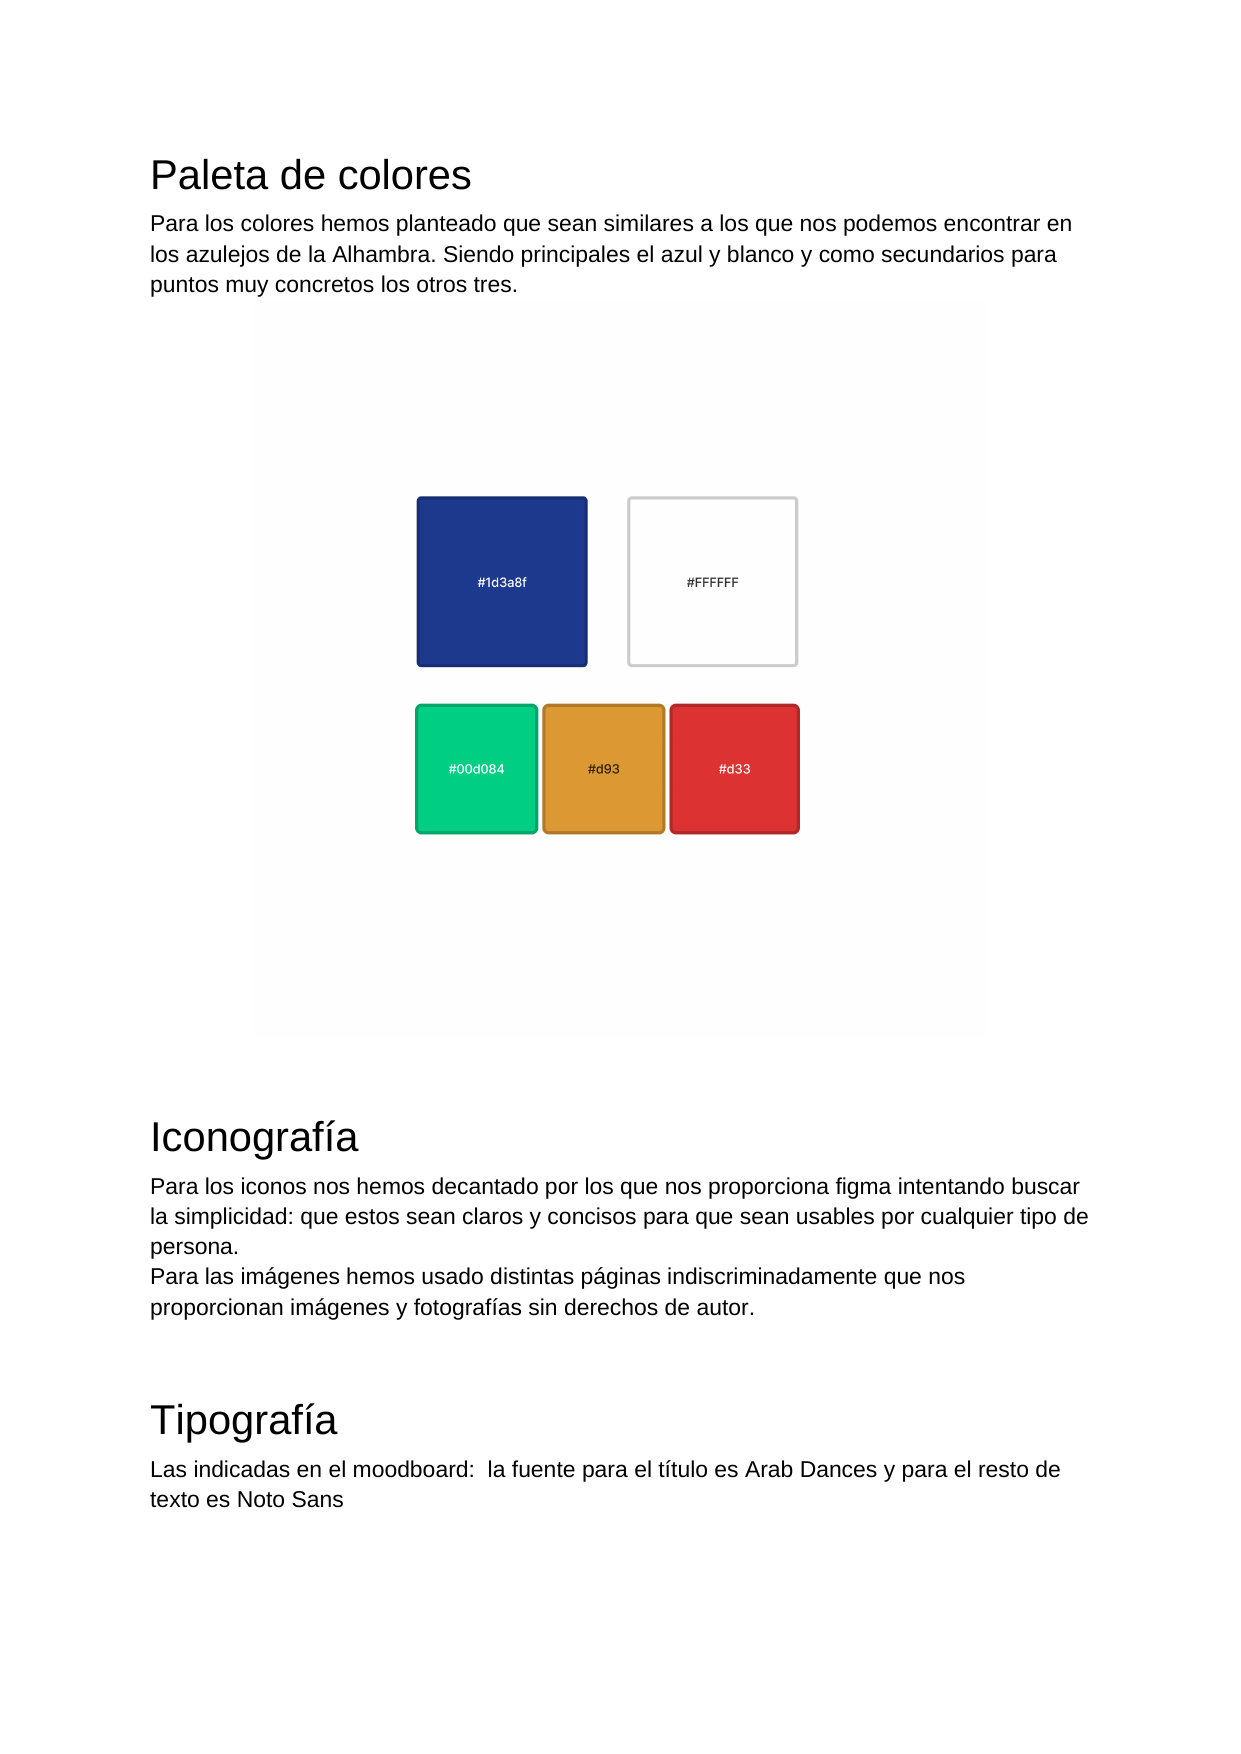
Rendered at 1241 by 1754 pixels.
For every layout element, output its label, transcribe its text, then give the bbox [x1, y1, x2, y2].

subtitle Iconografía [150, 1112, 1090, 1160]
text Para los colores hemos planteado que sean similares a los que nos podemos encontrar en los azulejos de la Alhambra. Siendo principales el azul y blanco y como secundarios para puntos muy concretos los otros tres. [150, 210, 1090, 297]
text Para los iconos nos hemos decantado por los que nos proporciona figma intentando buscar la simplicidad: que estos sean claros y concisos para que sean usables por cualquier tipo de persona. [150, 1173, 1090, 1259]
text Las indicadas en el moodboard: la fuente para el título es Arab Dances y para el resto de texto es Noto Sans [150, 1456, 1090, 1513]
subtitle Tipografía [150, 1396, 1090, 1443]
subtitle Paleta de colores [150, 150, 1090, 198]
picture [251, 301, 989, 1037]
text Para las imágenes hemos usado distintas páginas indiscriminadamente que nos proporcionan imágenes y fotografías sin derechos de autor. [150, 1263, 1090, 1320]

▬▬▬

(Task goal):
What you return should match the records above word for word, minus the pictures.

(Solution):
Rendered at 1241 by 1754 pixels.
For every layout element, output its label, transcribe its text, then give the bbox [x1, y1, x2, y2].

subtitle Iconografía [150, 1112, 1090, 1160]
text Para los colores hemos planteado que sean similares a los que nos podemos encontrar en los azulejos de la Alhambra. Siendo principales el azul y blanco y como secundarios para puntos muy concretos los otros tres. [150, 210, 1090, 297]
text Para los iconos nos hemos decantado por los que nos proporciona figma intentando buscar la simplicidad: que estos sean claros y concisos para que sean usables por cualquier tipo de persona. [150, 1173, 1090, 1259]
text Las indicadas en el moodboard: la fuente para el título es Arab Dances y para el resto de texto es Noto Sans [150, 1456, 1090, 1513]
subtitle Tipografía [150, 1396, 1090, 1443]
subtitle Paleta de colores [150, 150, 1090, 198]
picture [251, 301, 989, 1037]
text Para las imágenes hemos usado distintas páginas indiscriminadamente que nos proporcionan imágenes y fotografías sin derechos de autor. [150, 1263, 1090, 1320]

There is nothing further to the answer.